### [Fragmento de lectura]
————

Los aprendices. Rebeca Murga


una lectura paciente de Los aprendices nos hará ver que su interpretación en clave de metáfora nos puede llevar más allá que la lectura literal

La infancia y sus límites

Los que leemos novelas de género estamos (mal)acostumbrados a encontrarnos, cada vez más, con títulos “pasapáginas”, escritos con prisas para ser leídos con prisas. Da igual el calado de la obra o las reflexiones que pueda suscitar; lo más importante es llegar cuanto antes al final para, lo antes posible, desentenderse y pasar a otro título.

El aprendizaje vital va paralelo a
 la corrupción moral

En medio de este frenesí, aparecen obras que invitan a una lectura reposada, como la presente de Rebeca Murga, Los aprendices, una novela taciturna que bien se podría definir como el viaje iniciático hacia ninguna parte de un grupo de niños criados en la miseria.

Porque son los niños los protagonistas absolutos de estas páginas. Aunque la ternura que pudieran inspirarnos se transformará rápido en inquietud. Murga ha escrito una novela que tiene no pocos puntos en común con títulos como La noche del cazador, El señor de las moscas o El espinazo del diablo. Así, los aprendices de la vida han de traspasar las fronteras de la inocencia para llegar a ser maestros. Y para conseguirlo, valga la redundancia, deberán asesinar al Maestro. El aprendizaje vital va paralelo a la corrupción moral.

De hecho, una lectura paciente de Los aprendices nos hará ver que su interpretación en clave de metáfora nos puede llevar más allá que la lectura literal. En efecto, todos los elementos vienen a reforzar la metáfora: el escenario único de la narración, La Casona, un centro de acogida “que destila sobre ellos toda su frustración de casa abandonada; una húmeda pena que les provoca fiebre, tos, diarreas y la sensación de que el invierno es demasiado largo”.

Narrada desde la inmediatez del presente, la novela nos aboca, sin solución de continuidad, a un futuro inmediato desconocido. Todo apunta a subrayar una idea: en medio de la miseria sólo hay una forma de medrar, que es la fuerza bruta. Los niños pasarán a ser adultos comportándose como tales, mediante una feroz, vertical e inhumana competitividad.

————

### [Descripción de la tarea]
Según el texto sobre Los aprendices, ¿cuál es el escenario único de la narración?

————

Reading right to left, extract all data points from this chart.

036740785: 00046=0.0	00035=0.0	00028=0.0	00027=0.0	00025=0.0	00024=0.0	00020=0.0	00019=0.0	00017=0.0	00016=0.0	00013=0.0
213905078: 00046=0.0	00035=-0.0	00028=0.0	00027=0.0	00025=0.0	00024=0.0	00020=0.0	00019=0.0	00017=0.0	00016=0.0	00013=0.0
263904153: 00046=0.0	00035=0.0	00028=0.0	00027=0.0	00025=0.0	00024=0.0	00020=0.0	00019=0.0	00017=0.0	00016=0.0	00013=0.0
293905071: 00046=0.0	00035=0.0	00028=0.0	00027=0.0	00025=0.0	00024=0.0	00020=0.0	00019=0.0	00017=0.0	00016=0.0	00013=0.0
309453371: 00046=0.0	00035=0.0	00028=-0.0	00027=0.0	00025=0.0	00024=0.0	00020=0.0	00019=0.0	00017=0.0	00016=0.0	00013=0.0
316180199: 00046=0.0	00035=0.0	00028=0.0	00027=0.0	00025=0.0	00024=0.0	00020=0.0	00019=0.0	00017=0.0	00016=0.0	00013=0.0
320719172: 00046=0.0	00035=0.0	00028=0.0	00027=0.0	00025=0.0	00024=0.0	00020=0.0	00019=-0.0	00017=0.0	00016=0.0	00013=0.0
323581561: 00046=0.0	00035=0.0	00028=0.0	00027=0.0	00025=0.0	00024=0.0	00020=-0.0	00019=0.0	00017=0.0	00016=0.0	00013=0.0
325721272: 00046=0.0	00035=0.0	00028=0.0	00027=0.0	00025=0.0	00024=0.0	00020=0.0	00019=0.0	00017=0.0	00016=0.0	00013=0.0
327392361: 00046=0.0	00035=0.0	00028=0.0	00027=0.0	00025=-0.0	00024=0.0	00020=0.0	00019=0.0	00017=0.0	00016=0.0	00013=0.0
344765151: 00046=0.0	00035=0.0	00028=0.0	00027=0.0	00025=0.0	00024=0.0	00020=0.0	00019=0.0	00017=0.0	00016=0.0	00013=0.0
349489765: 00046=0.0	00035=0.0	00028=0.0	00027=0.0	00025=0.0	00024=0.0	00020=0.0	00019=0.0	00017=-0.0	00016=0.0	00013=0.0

————

### [Ejercicio resuelto]
La Casona, un centro de acogida.